* _Directions_:
Look through the entries below and say how many lines contain the string "different". Give the number only.

* _Source data_:
-=-=-=-=-

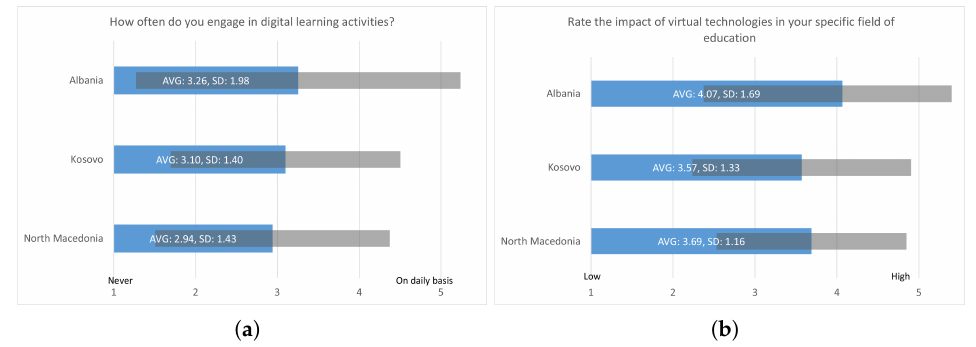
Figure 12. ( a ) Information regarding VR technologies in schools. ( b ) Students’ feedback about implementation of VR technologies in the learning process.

-=-=-=-=-

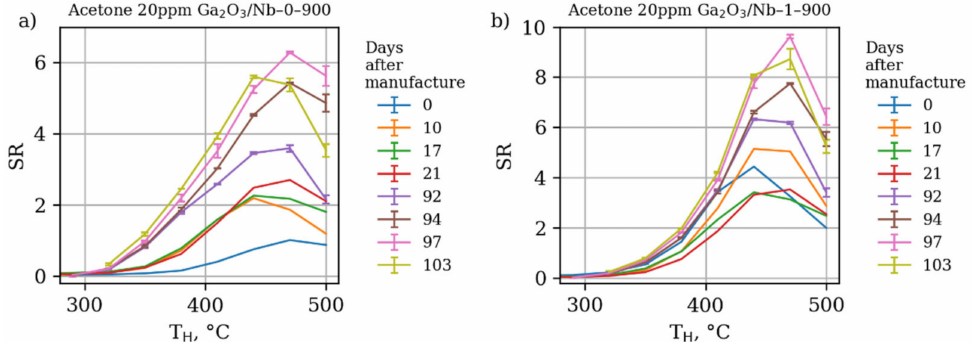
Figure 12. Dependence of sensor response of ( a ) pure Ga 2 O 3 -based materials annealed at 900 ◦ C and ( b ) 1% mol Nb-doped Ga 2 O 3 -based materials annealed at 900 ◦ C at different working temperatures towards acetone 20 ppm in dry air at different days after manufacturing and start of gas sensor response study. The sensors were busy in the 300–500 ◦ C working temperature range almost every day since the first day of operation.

-=-=-=-=-

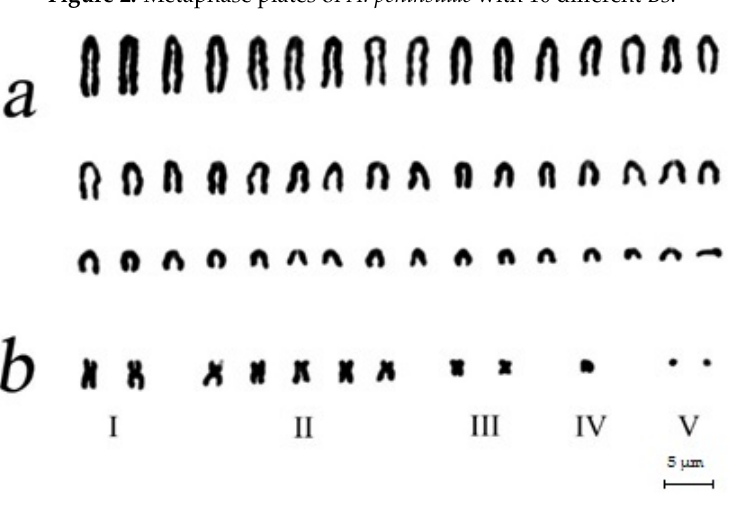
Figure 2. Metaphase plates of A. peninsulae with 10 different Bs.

-=-=-=-=-

* _Result of the exercise_:
2